(Exercise objective) Print the data below word for word, leaving out the pictures.

(Data listing)
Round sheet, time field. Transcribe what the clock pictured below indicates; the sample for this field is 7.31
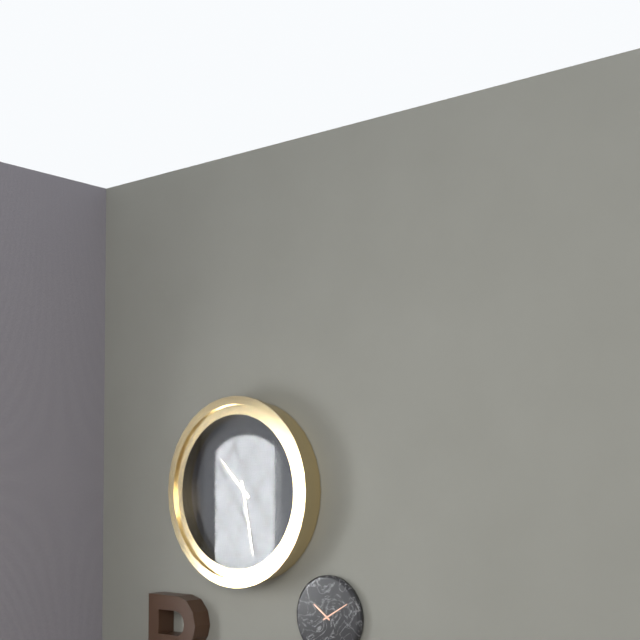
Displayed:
10.28
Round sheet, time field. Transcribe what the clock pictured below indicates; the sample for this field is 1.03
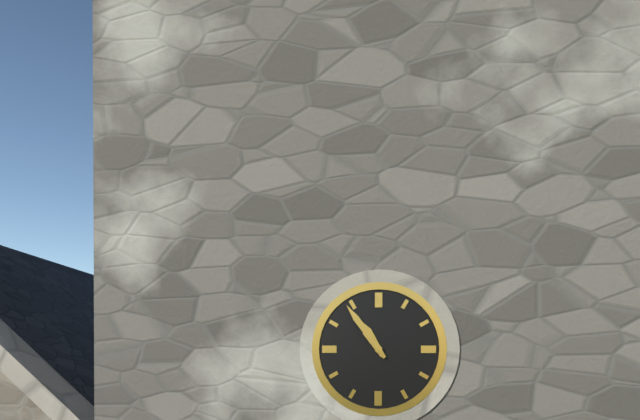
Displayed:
10.54
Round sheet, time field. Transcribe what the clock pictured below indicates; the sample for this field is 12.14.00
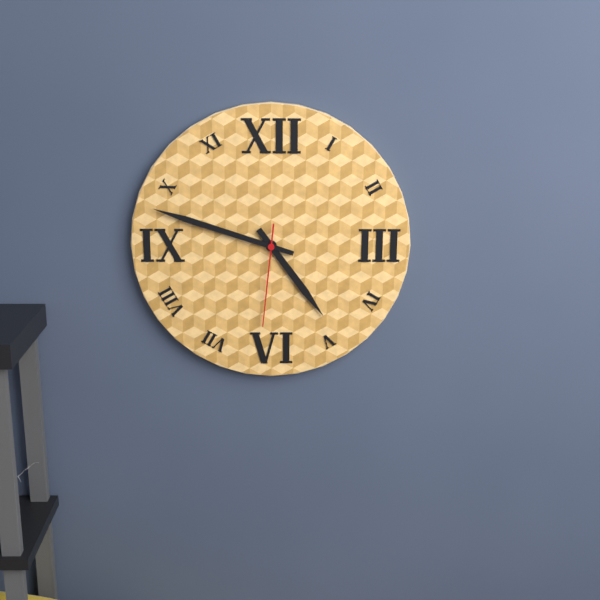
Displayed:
4.48.31
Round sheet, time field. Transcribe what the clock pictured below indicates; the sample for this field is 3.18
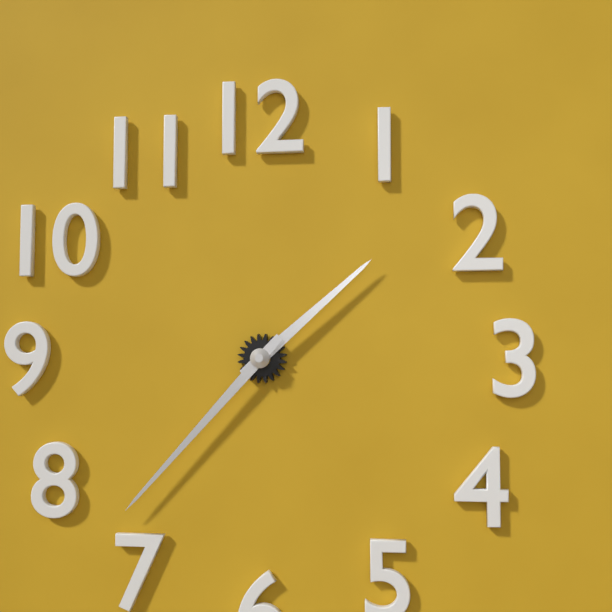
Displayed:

(Exercise response)
Round sheet, time field. Transcribe what the clock pictured below indicates; the sample for this field is 7.31
Displayed:
10.28
Round sheet, time field. Transcribe what the clock pictured below indicates; the sample for this field is 1.03
Displayed:
10.54
Round sheet, time field. Transcribe what the clock pictured below indicates; the sample for this field is 12.14.00
Displayed:
4.48.31
Round sheet, time field. Transcribe what the clock pictured below indicates; the sample for this field is 3.18
Displayed:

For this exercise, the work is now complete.